If you have blobs falling off then you have put to much on.
It's supposed to fill, not become a shell over the canvas.
 
Yeah... 2 things:
1) I used a roller to put the stuff on just once - and 2 weeks later I ended up with the worst wrinkles I bet any of you have ever seen. These wrinkles ran in both directions! - left to right & back to front. And I swear that the canvas was very tight before I started. The only thing I can think of that went wrong was that either the roller sucked up too much of the sand, or the cold snap/freezing weather for a few weeks after filling did me in. Either way I'm reluctant to do it again! It was so bad I had to recanvas the damn thing!
2) I remember reading a posting awhile back where the guy moaned that he hadn't paid much attention to the filled surface when he laid it on, but then had a hell of a lot of sanding to do once it hardened to prepare it for painting. So I go to pains to get a nice surface when it's pliable.
 
I use Rollin's filler too... Did you try asking him about it -- the wrinkles I mean? I had one canoe develop wrinkles along the keel line a couple days after filling.

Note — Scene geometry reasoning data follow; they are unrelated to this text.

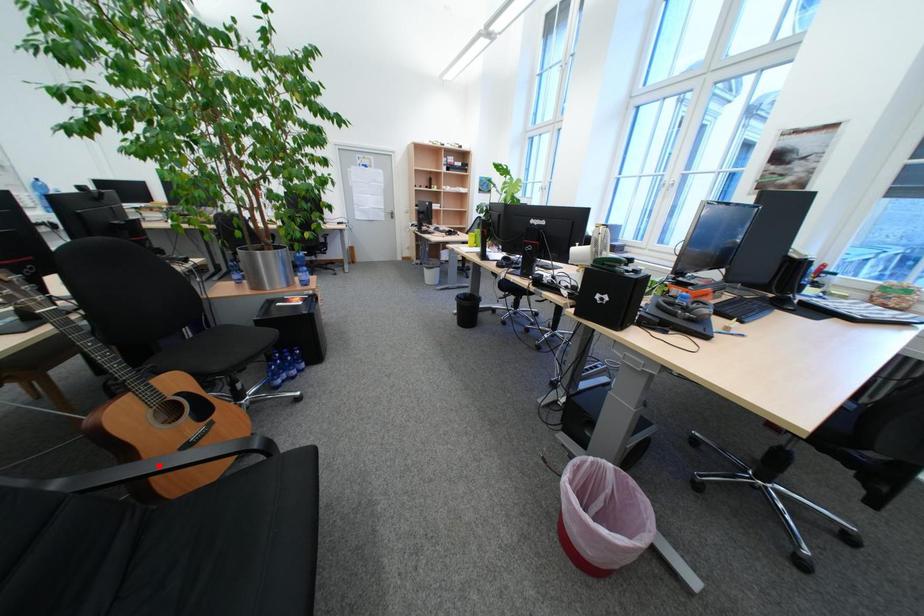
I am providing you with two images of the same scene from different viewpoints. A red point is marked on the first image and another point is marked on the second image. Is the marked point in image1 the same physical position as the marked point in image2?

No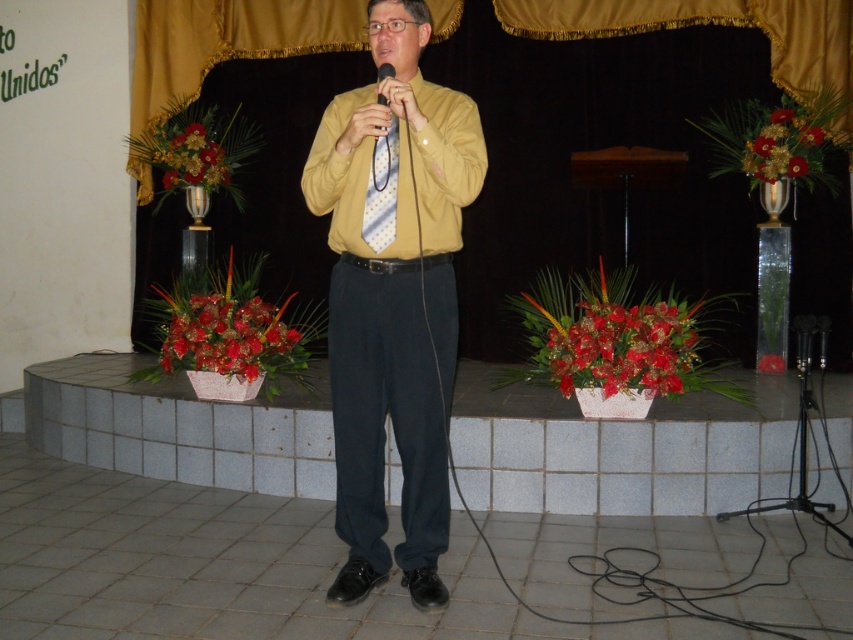
You are an audience member sitting in the front row of the stage. You want to hand the speaker a note. The note is in your pocket, and you need to reach out to him. Considering the distance between you and the yellow matte shirt at center, is it possible to reach him without leaving your seat?

The yellow matte shirt at center and viewer are 8.22 feet apart from each other. Since the average human arm length is about 2.5 feet, it would be impossible to reach the speaker without leaving your seat as the distance is much greater than the arm length.

You are a photographer setting up for a speech event. You need to ensure that the yellow smooth dress shirt at center is visible in the frame without being blocked by the matte black microphone at center. Given their sizes, which object should you position closer to the camera to achieve this?

The yellow smooth dress shirt at center is wider than the matte black microphone at center, so positioning the yellow smooth dress shirt at center closer to the camera will ensure it remains visible and not blocked by the microphone.

The man is wearing a yellow smooth dress shirt at center and holding a matte black microphone at center. Which object takes up more space in the image?

The yellow smooth dress shirt at center is bigger than the matte black microphone at center, so it takes up more space in the image.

It was during hot humid summer weather. A couple days after that they disappeared... I also canvased a canoe in an unheated building during the cold winter months, it took a couple months to dry, and the canvas stayed tight the whole time
 
I have started using a squeegee to smooth the filler. the autobody type of plastic squeegee. It pushes the filler in and smooths it. I brush it on and work it in with the brush then I squeegee a section at a time.
 
Roll it on, rub it in. Go 3 times round the canoe. Lately I let the last coat dry 20 or 30 mins. and go over the canoe again with my palm and it smooths it out nicely.
 
Rollin & I had several conversations about the wrinkles. He insists the canvas wasn't tight enough. He's got the experience... so I guess I'm crazy for not agreeing with him... But I was there and I just don't believe it. I mean, to cause all the wrinkles I had the canvas had to have expanded by, I'd say, 1/4" to 1/2". What would cause that? It's like the mud caused the canvas fibers to relax. And after the wrinkles appeared the cold weather abated a bit, so I moved the canoe to soak up the sun. The heat caused the wrinkles to almost completely disappear - but they reappeared worse than ever a few hours later with the cold/freezing night. I'm still damn puzzled. If you do a search in the Forum on 'wrinkles' I think you can see the pics.

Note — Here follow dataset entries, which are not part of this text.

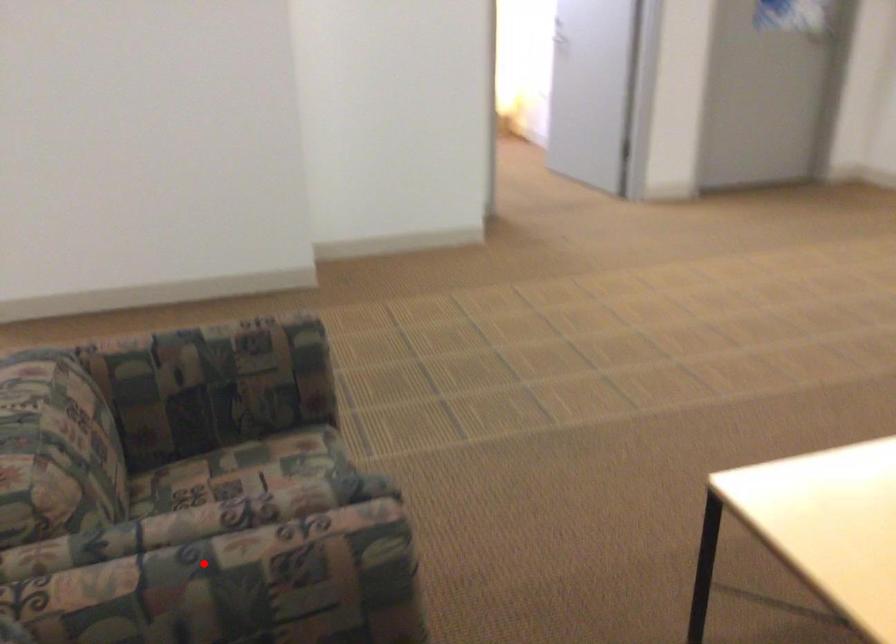
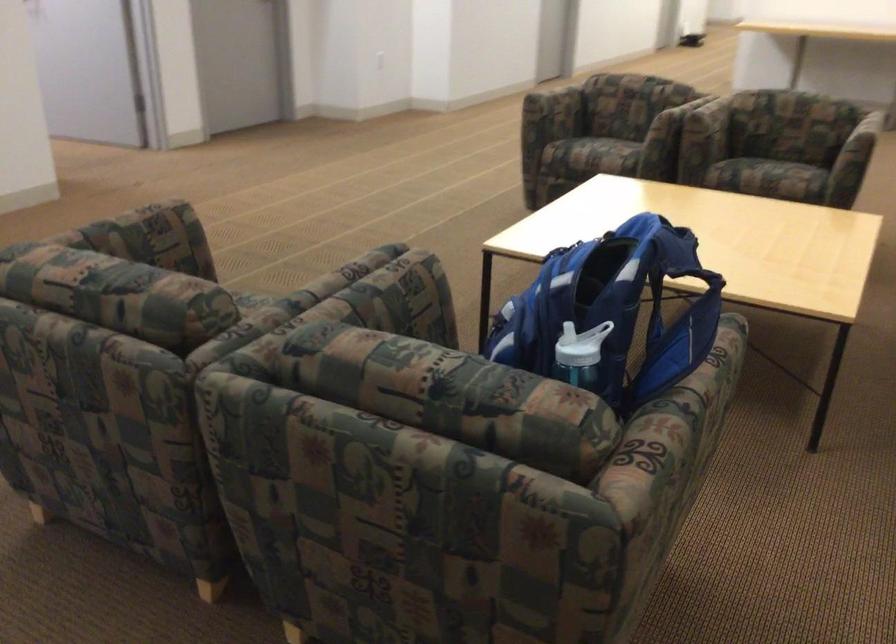
The point at the highlighted location is marked in the first image. Where is the corresponding point in the second image?

(362, 292)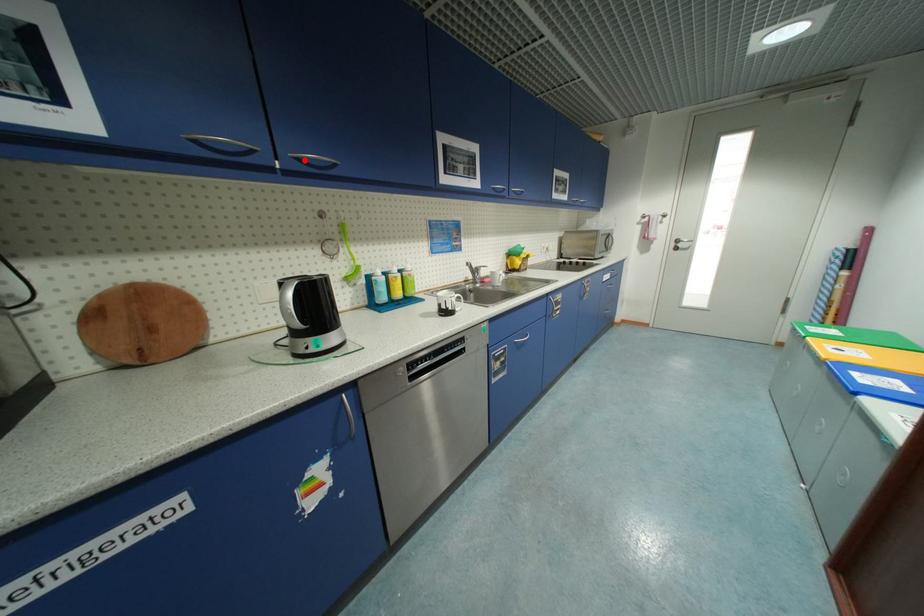
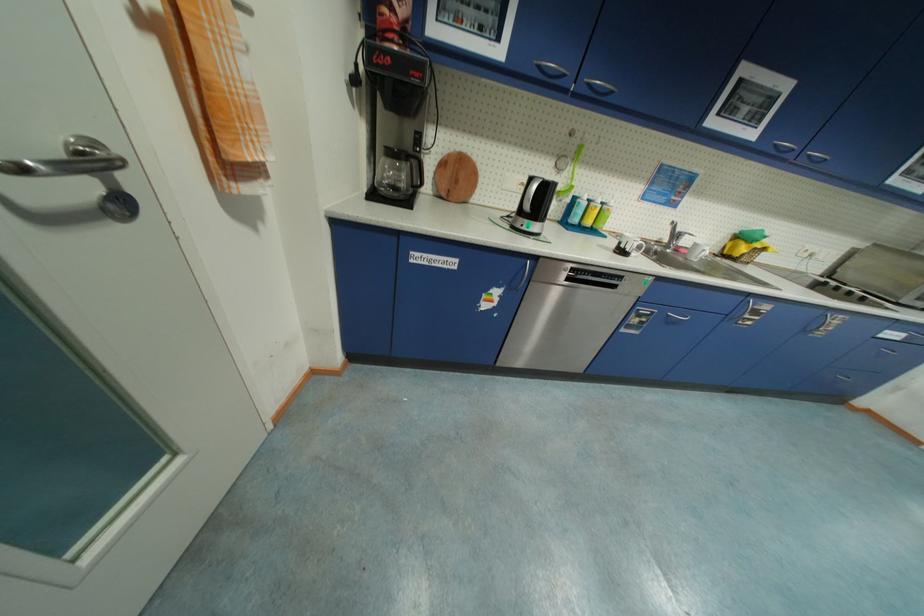
Question: I am providing you with two images of the same scene from different viewpoints. Given a red point in image1, look at the same physical point in image2. Is it:

Choices:
 (A) Closer to the viewpoint
 (B) Farther from the viewpoint

Answer: (A)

I have to give the squeegee some thought. I've got 2 more to do this summer. Maybe I'll give it a try.
 
I guess I'm crazy for not agreeing with him... But I was there and I just don't believe it. I mean, to cause all the wrinkles I had the canvas had to have expanded by, I'd say, 1/4" to 1/2". What would cause that?

Howie......

Rollin has built a few boats. When he says your canvas was too loose I would not question him...yes you are.
I have used his filler (and rolled it).
Wrinkles don't happen if the canvas is properly stretched. Take ownership of the fact that you did not get it right. Most folks simply have no idea how tight the canvas can be (should be) pulled.

Fitz explained it perfectly. Do what he said. He's done a few (quite a few) boats and I would say he's spot on...
And the squeegee...it makes sense, been meaning to try that some day, but what I do works fine so I probably won't.